[PROVIDED PASSAGE]
-- Opening Marker --

A behavior mismatch in AbstractCollection.toArray(T[] )

Sean Chou zhouyx at linux.vnet.ibm.com
Wed Dec 14 07:05:14 UTC 2011


Hi Mike, David,

    I reported this as a bug:
http://bugs.sun.com/bugdatabase/view_bug.do?bug_id=7121314  .

On Wed, Dec 14, 2011 at 1:03 PM, Mike Duigou <mike.duigou at oracle.com> wrote:

> I agree that most people probably won't check whether the array returned
> is the array they provided. It is possible that they incorrectly assume it
> is. ie.
>
> Collection<Integer> collection;
> ...
> Integer[] foo = new Integer[collection.size()]; // of sufficient size for
> all elements
> // at this point collection grows.
> collection.toArray(foo); // this will work, right?
> for(Integer each : foo) {
>   // wait! foo is empty, why?
> }
>
> If collection is mutated and increased in size between the creation of foo
> and the toArray operation then foo will be empty and the user probably
> won't know why the elements weren't copied. Actually, the elements were
> copied but the result of toArray containing those elements was ignored.
>
> This usage seems like just a bad idiom though and is avoidable.
>
> More worrying is the toArray() case where the resultant array is currently
> documented to hold only result elements and no extra nulls. If the
> collection shrinks then it is currently possible that the resulting array
> could very unexpectedly hold nulls.
>
> Mike
>
> On Dec 13 2011, at 05:30 , Sean Chou wrote:
>
> > Sorry for the confuse. By "ok", I mean "compare the size of array which
> is
> > going to be
> > returned and the size of the specified array, and copy the elements
> > into the specified
> > array if it is larger and return the specified array."
> >
> > Nothing is causing problem for now, I just found a mismatch. I think most
> > guys will
> > just use the returned array without checking if it's the specified one;
> and
> > this is also
> > why I think it may be possible to modify the behavior without causing
> > problems.
> >
> > And I think modifying ConcurrentHashMap is as dangerous as modifying
> > AbstractCollection
> > if people are relying on implementation, is this right? So it seems we
> can
> > do nothing
> > to the mismatch now...
> >
> >
> > On Tue, Dec 13, 2011 at 8:06 PM, David Holmes <david.holmes at oracle.com
> >wrote:
> >
> >> On 13/12/2011 9:18 PM, Sean Chou wrote:
> >>
> >>> Hi ,
> >>>
> >>> Is it possible to change the spec ? I found it is defined in
> >>> java.utils.Collection interface. It would be easy for
> >>> AbstractCollection to state that it is not designed for concurrent
> >>> operations, and its subclass should take care of them.

-- Closing Marker --

[GIVEN ENTRIES]
-- Opening Marker --

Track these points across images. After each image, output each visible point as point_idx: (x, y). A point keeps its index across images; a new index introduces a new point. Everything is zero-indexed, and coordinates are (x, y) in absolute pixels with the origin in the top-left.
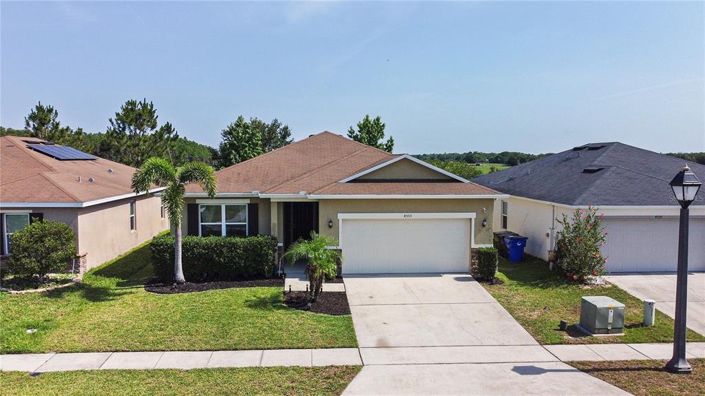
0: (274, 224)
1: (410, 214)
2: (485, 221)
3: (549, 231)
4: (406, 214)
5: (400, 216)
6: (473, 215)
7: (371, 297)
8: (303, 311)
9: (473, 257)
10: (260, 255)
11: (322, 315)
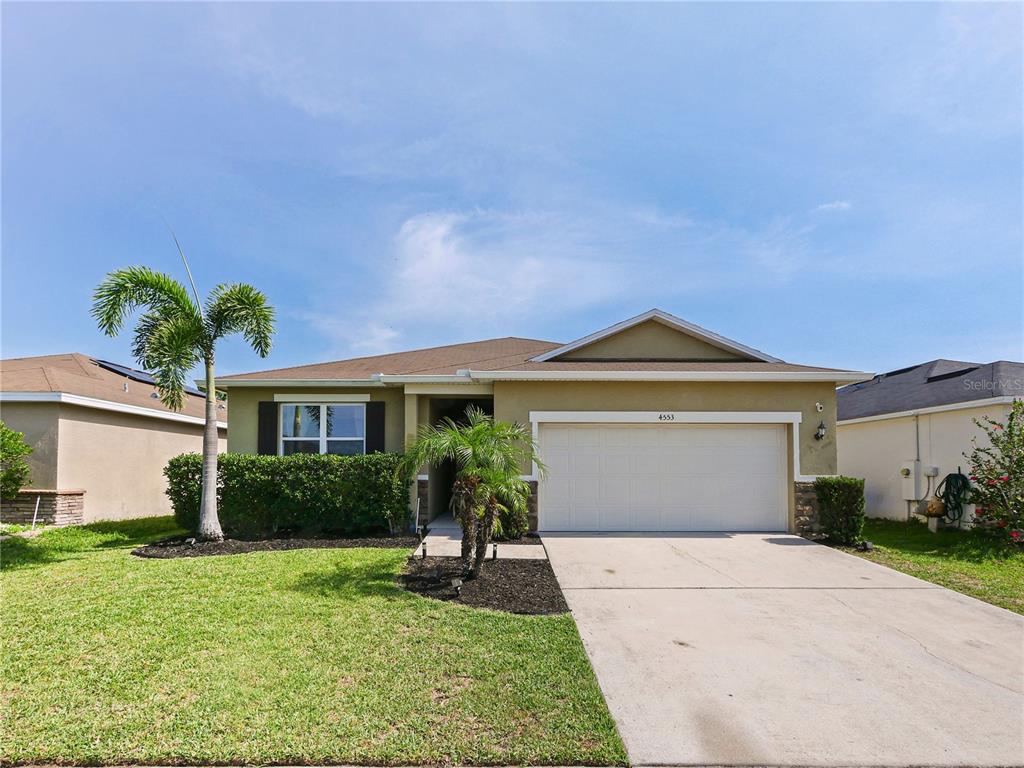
0: (411, 436)
1: (670, 413)
2: (821, 427)
3: (911, 467)
4: (663, 413)
5: (652, 417)
6: (796, 418)
7: (611, 572)
8: (437, 601)
9: (798, 499)
10: (374, 487)
11: (488, 611)
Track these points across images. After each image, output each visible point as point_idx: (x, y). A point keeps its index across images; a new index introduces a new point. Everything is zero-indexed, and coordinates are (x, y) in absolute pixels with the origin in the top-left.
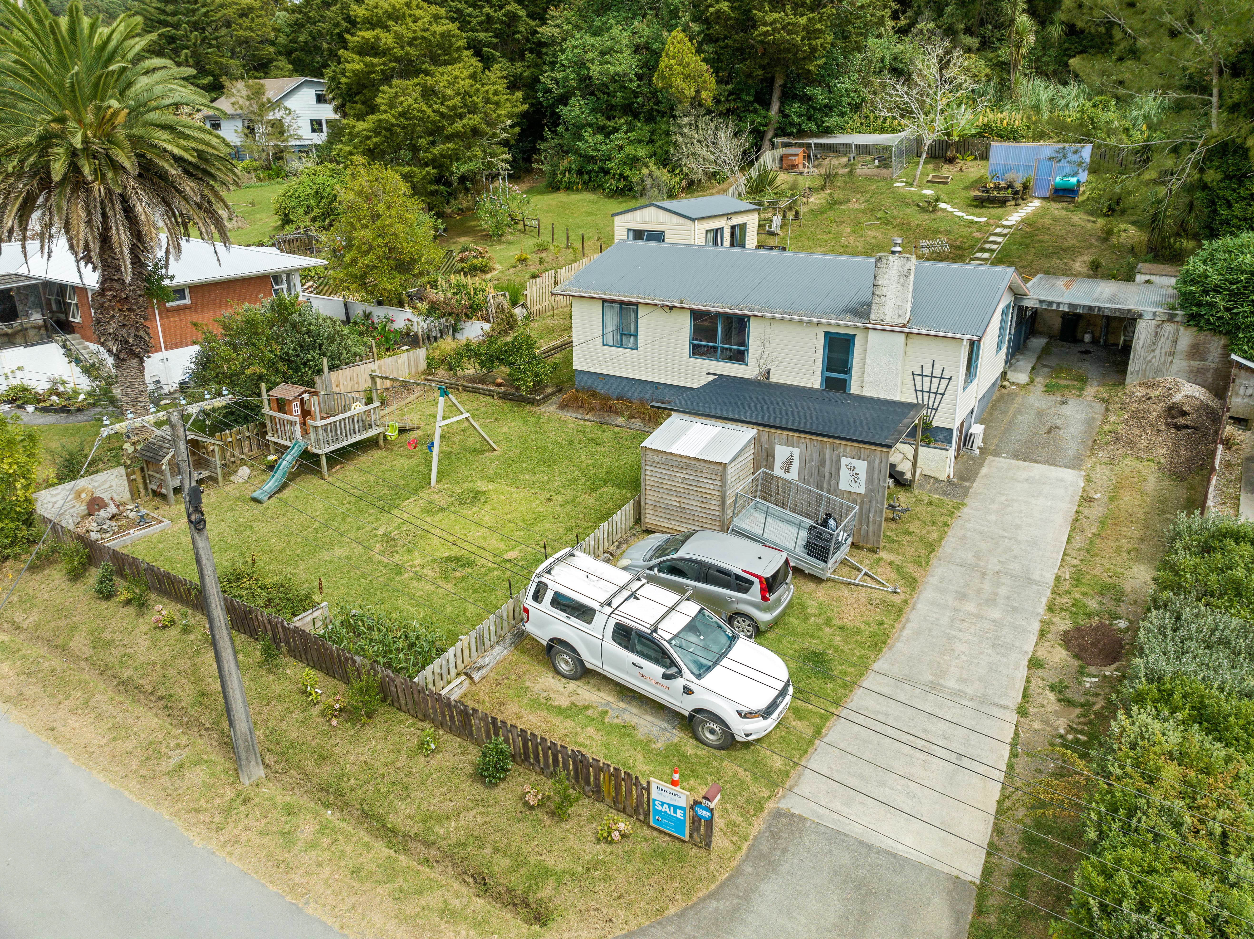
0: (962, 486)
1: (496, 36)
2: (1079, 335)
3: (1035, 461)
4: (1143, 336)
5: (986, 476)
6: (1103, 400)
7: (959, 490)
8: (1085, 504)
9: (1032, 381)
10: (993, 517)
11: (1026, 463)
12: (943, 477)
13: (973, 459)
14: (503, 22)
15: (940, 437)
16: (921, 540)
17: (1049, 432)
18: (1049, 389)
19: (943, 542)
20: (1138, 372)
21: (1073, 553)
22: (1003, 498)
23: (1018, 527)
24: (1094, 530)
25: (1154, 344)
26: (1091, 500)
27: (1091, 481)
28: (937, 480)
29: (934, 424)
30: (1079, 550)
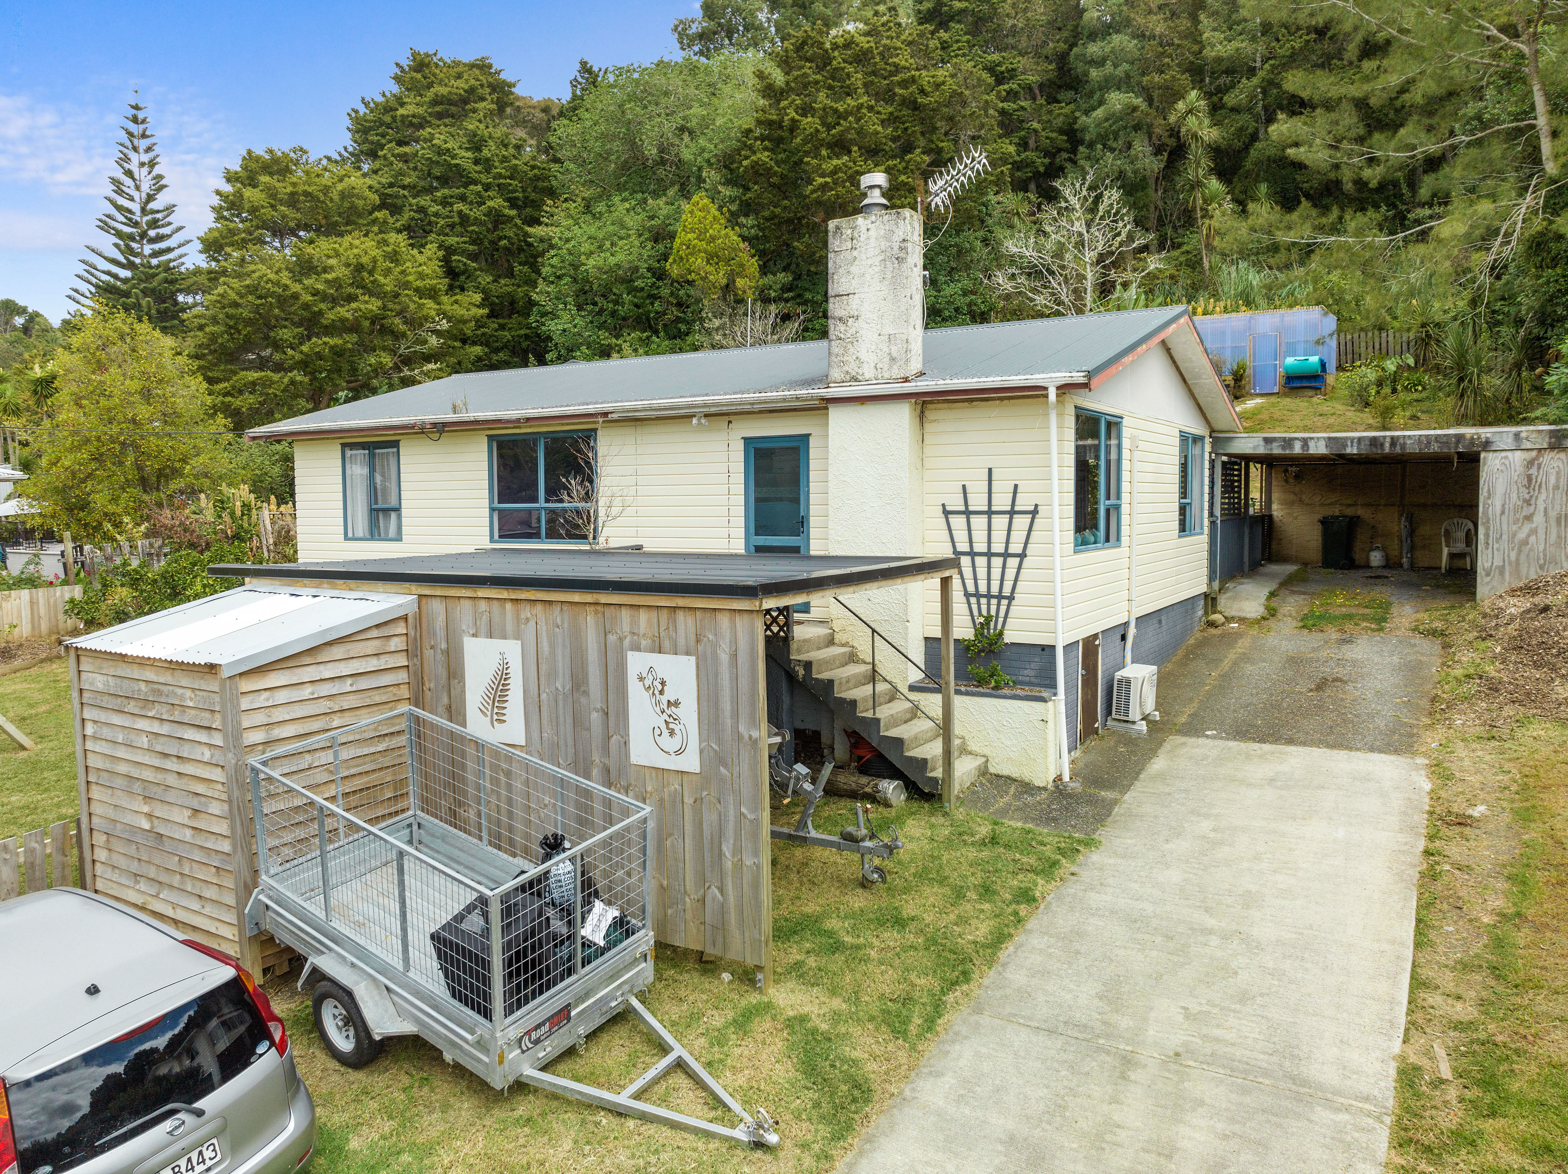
0: (1092, 801)
1: (473, 242)
2: (1358, 556)
3: (1290, 741)
4: (1500, 489)
5: (1161, 777)
6: (1433, 633)
7: (1083, 810)
8: (1445, 831)
9: (1272, 612)
10: (1174, 875)
11: (1267, 747)
12: (1044, 776)
13: (1131, 741)
14: (481, 223)
15: (1029, 673)
16: (932, 941)
17: (1319, 688)
18: (1309, 623)
19: (1007, 951)
20: (1501, 570)
21: (1447, 980)
22: (1205, 826)
23: (1249, 900)
24: (1498, 903)
25: (1528, 502)
26: (1463, 822)
27: (1449, 777)
28: (1027, 788)
29: (1010, 637)
30: (1465, 967)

-- Closing Marker --

[EXERCISE INSTRUCTIONS]
1) In the thread about the AbstractCollection.toArray mismatch, what bug ID did Sean Chou report?
2) Print the part of the AbstractCollection.toArray thread between "On Wed, Dec" and "will work, right?", inclusive.

[ANSWERS]
1) 7121314

2)
On Wed, Dec 14, 2011 at 1:03 PM, Mike Duigou <mike.duigou at oracle.com> wrote:

> I agree that most people probably won't check whether the array returned
> is the array they provided. It is possible that they incorrectly assume it
> is. ie.
>
> Collection<Integer> collection;
> ...
> Integer[] foo = new Integer[collection.size()]; // of sufficient size for
> all elements
> // at this point collection grows.
> collection.toArray(foo); // this will work, right?